Dream to Manipulate: Compositional World Models Empowering Robot Imitation Learning with Imagination
Leonardo Barcellona, Andrii Zadaianchuk, Davide Allegro, Samuele Papa, Stefano Ghidoni, Efstratios Gavves
TL;DR
The paper tackles the brittleness of traditional world models in robotics by introducing an explicit, compositional, object-centric framework. DreMa builds a learnable digital twin $\mathcal{M}= ( \mathcal{O}_t, \mathcal{A}_t, D, \mathcal{T})$ using object-centric Gaussian Splats and a physics engine to render imagined futures and predict action consequences. It then leverages equivariant transformations to generate high-quality, novel demonstrations from a small set of originals, enabling one-shot and few-shot imitation learning that generalizes across task variations and object configurations. Empirical results in simulation and on a real Franka Panda robot show improved accuracy, robustness, and data efficiency, including a notable one-shot learning demonstration, highlighting the practical impact of combining explicit world models with learnable digital twins for robotic manipulation.
Abstract
A world model provides an agent with a representation of its environment, enabling it to predict the causal consequences of its actions. Current world models typically cannot directly and explicitly imitate the actual environment in front of a robot, often resulting in unrealistic behaviors and hallucinations that make them unsuitable for real-world robotics applications. To overcome those challenges, we propose to rethink robot world models as learnable digital twins. We introduce DreMa, a new approach for constructing digital twins automatically using learned explicit representations of the real world and its dynamics, bridging the gap between traditional digital twins and world models.
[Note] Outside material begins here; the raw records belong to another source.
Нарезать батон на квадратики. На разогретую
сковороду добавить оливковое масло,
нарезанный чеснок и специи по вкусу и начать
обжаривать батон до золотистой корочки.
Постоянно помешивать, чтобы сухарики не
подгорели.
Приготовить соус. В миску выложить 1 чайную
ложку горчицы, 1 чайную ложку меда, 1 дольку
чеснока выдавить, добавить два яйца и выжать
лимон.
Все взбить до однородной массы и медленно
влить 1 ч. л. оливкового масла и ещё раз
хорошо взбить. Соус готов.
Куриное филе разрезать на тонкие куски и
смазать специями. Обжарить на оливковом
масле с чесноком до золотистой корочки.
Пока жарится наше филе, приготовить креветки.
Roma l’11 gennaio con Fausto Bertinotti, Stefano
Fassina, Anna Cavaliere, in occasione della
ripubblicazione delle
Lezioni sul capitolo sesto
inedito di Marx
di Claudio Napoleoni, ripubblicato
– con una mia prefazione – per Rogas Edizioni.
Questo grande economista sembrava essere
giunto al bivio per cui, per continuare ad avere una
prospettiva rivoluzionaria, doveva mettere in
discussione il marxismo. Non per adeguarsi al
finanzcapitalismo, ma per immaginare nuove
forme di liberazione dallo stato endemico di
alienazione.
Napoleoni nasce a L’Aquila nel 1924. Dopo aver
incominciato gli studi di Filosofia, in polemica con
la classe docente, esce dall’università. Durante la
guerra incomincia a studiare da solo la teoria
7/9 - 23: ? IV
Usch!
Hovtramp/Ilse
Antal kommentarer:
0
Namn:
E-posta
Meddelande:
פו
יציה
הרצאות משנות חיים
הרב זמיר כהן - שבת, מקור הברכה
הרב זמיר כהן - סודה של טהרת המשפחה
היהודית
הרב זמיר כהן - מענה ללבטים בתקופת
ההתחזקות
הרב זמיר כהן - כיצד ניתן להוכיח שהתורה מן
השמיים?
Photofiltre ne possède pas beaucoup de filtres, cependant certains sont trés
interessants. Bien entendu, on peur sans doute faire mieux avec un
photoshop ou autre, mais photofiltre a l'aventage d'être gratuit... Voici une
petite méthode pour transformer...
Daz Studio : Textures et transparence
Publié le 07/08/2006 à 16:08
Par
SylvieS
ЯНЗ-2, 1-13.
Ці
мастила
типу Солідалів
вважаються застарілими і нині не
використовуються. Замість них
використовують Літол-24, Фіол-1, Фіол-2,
DreMa replicates the observed world and its structure by integrating Gaussian Splatting and physics simulators, allowing robots to imagine novel configurations of objects and to predict the future consequences of robot actions thanks to its compositionality. We leverage this capability to generate new data for imitation learning by applying equivariant transformations to a small set of demonstrations. Our evaluations across various settings demonstrate significant improvements in accuracy and robustness by incrementing actions and object distributions, reducing the data needed to learn a policy and improving the generalization of the agents. As a highlight, we show that a real Franka Emika Panda robot, powered by DreMa's imagination, can successfully learn novel physical tasks from just a single example per task variation (one-shot policy learning). Our project page can be found in: https://dreamtomanipulate.github.io/.